How to zip files in Amazon s3 Bucket and get its URL - java

I have a bunch of files inside Amazon s3 bucket, I want to zip those file and download get the contents via S3 URL using Java Spring.

S3 is not a file server, nor does it offer operating system file services, such as data manipulation.
If there is many "HUGE" files, your best bet is
start a simple EC2 instance
Download all those files to EC2 instance, compress them, reupload it back to S3 bucket with a new object name
Yes, you can use AWS lambda to do the same thing, but lambda is bounds to 900 seconds (15 mins) execution timeout (Thus it is recommended to allocate more RAM to boost lambda execution performance)
Traffics from S3 to local region EC2 instance and etc services is FREE.
If your main purpose is just to read those file within same AWS region using EC2/etc services, then you don't need this extra step. Just access the file directly.
(Update) :
As mentioned by #Robert Reiz, now you can also use AWS Fargate to do the job.
Note :
It is recommended to access and share file using AWS API. If you intend to share the file publicly, you must look into security issue seriously and impose download restriction. AWS traffics out to internet is never cheap.

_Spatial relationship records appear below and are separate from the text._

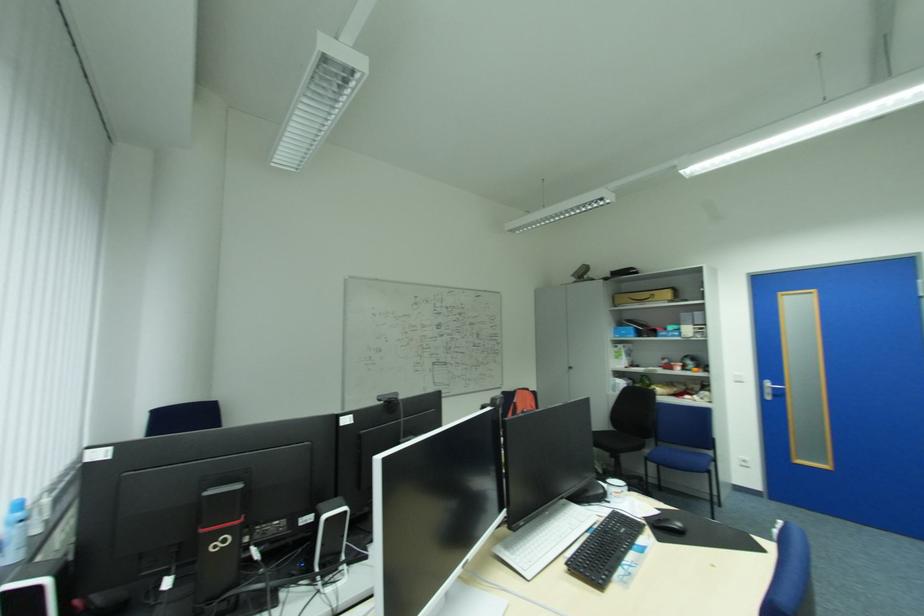
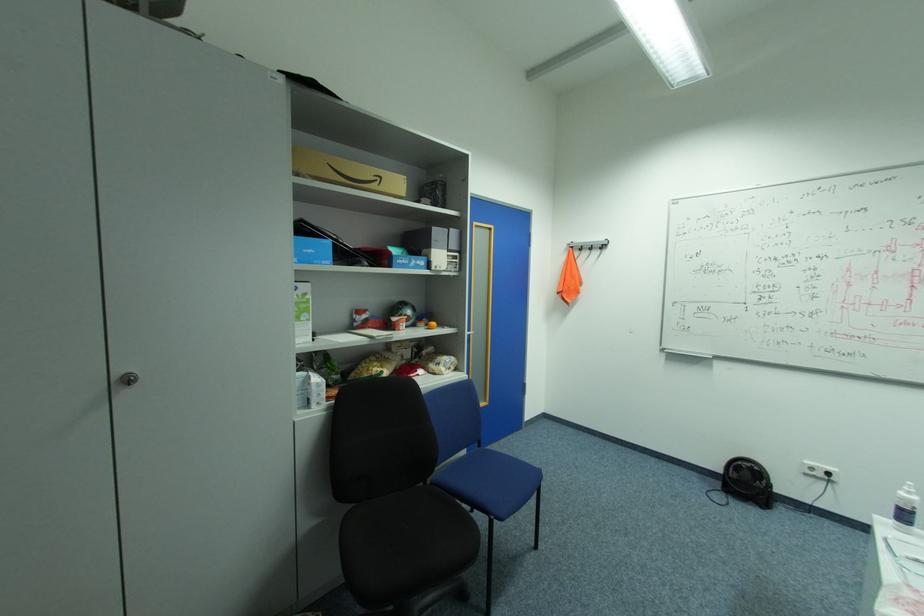
Locate, in the second image, the point that corresponds to (636,336) in the first image.

(331, 262)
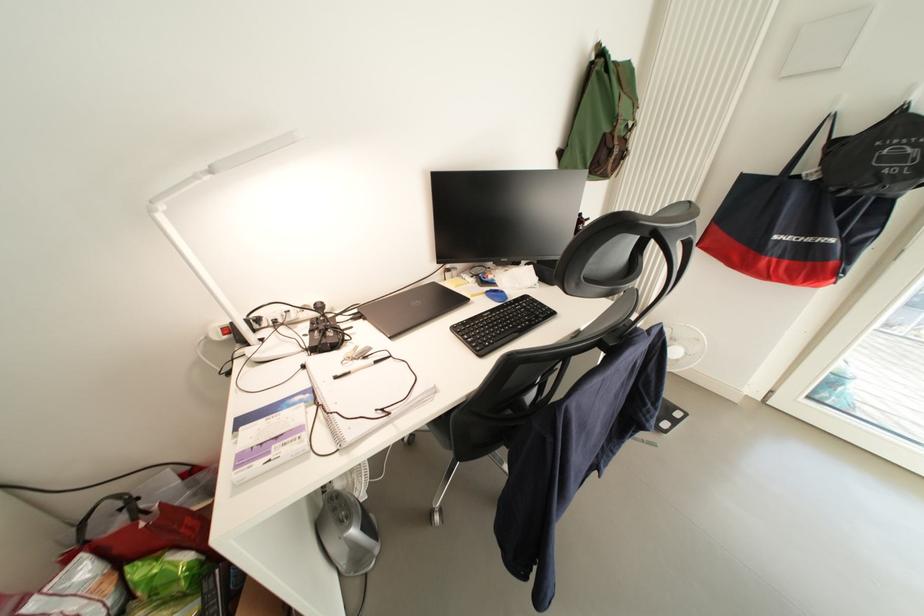
The height and width of the screenshot is (616, 924). Describe the element at coordinates (833, 131) in the screenshot. I see `the black bag handle` at that location.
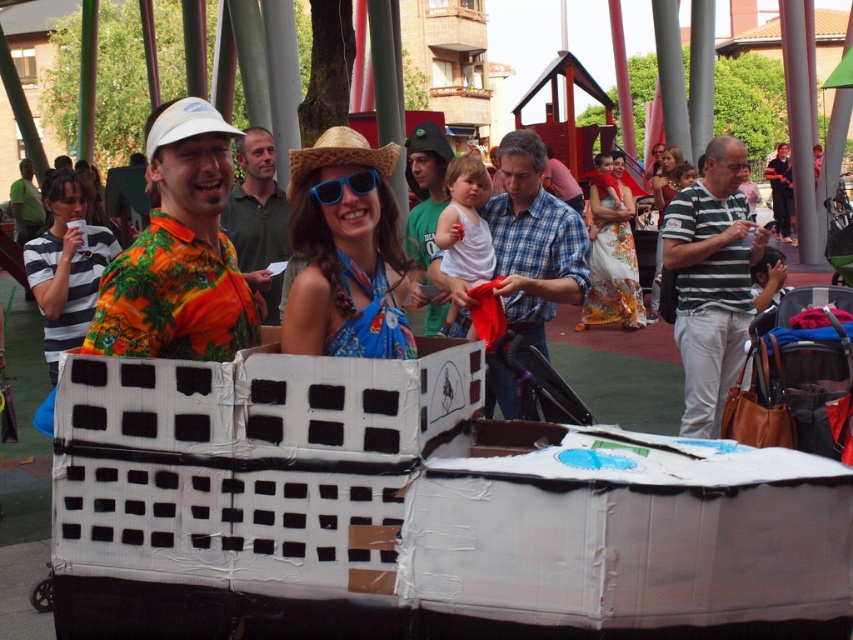
Question: Does hawaiian print shirt at center lie in front of striped fabric shirt at left?

Choices:
 (A) no
 (B) yes

Answer: (B)

Question: Which object is positioned farthest from the hawaiian print shirt at center?

Choices:
 (A) matte blue dress at center
 (B) blue fabric dress at center

Answer: (A)

Question: Can you confirm if blue fabric dress at center is positioned above green cotton shirt at center?

Choices:
 (A) no
 (B) yes

Answer: (A)

Question: Which of the following is the closest to the observer?

Choices:
 (A) blue plaid shirt at center
 (B) blue plastic goggles at center

Answer: (B)

Question: Which object appears closest to the camera in this image?

Choices:
 (A) orange floral shirt at center
 (B) matte blue dress at center
 (C) green cotton shirt at center

Answer: (A)

Question: Does striped fabric shirt at left appear over floral silk dress at center?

Zip them in your end instead of doing it in AWS, ideally in frontend, directly on user browser. You can stream the download of several files in javascript, use that stream to create a zip and save this zip on user disk.
The advantages of moving the zipping to the frontend:
You can use it with S3 URLs, a bunch of presigned links or even mixing content from different sources, some from S3, some of whatever other place.
You don't waste lambda memory, nor have to up an EC2 fargate instance, that saves money. Let the user computer do it for you.
Improves user experience - no needs to wait the zip is created to start downloading it, just start downloading meanwhile the zip is being created.
StreamSaver is useful for this purpose, but in their zipping examples (Saving multiple files as a zip) is limited by less than 4GB files as it doesn't implement zip64. You can combine StreamSaver with client-zip, that support zip64, with something like this (I haven't test this):
import { downloadZip } from 'client-zip';
import streamSaver from 'streamsaver';
const files = [
{
'name': 'file1.txt',
'input': await fetch('test.com/file1')
},
{
'name': 'file2.txt',
'input': await fetch('test.com/file2')
},
]
downloadZip(files).body.pipeTo(streamSaver.createWriteStream('final_name.zip'));
In case you choose this option, keep in mind that if you have CORS enabled in your bucket you will need to add the frontend url where the zipping is done, right in the AllowedOrigins field from your CORS configuration of your bucket.
About performance:
As #aviv-day complains in a comment this could not be suitable for all scenarios. Client-zip library has a benchmark that can give you an idea if this fit or not with your scenario. Generally, if you have a big set of small files (I don't have a number about what is big here, but I'll say something between 100 and 1000) it will take a lot of time just zipping it, and it will drain the final user CPU. Also, if you are offering the same set of files zipped for all the users, it's better zip it one and present it already zipped. Using this method of zipping in frontend works well with a limited small group of files that can dynamically change depending on user preferences about what to download. I've no really test this and I really think the bottle neck would be the network speed more than the zip process, as it happens on the fly, I don't really think that scenario with a big set of files would actually be a problem. If anyone have benchmarks about this would be nice to share with us!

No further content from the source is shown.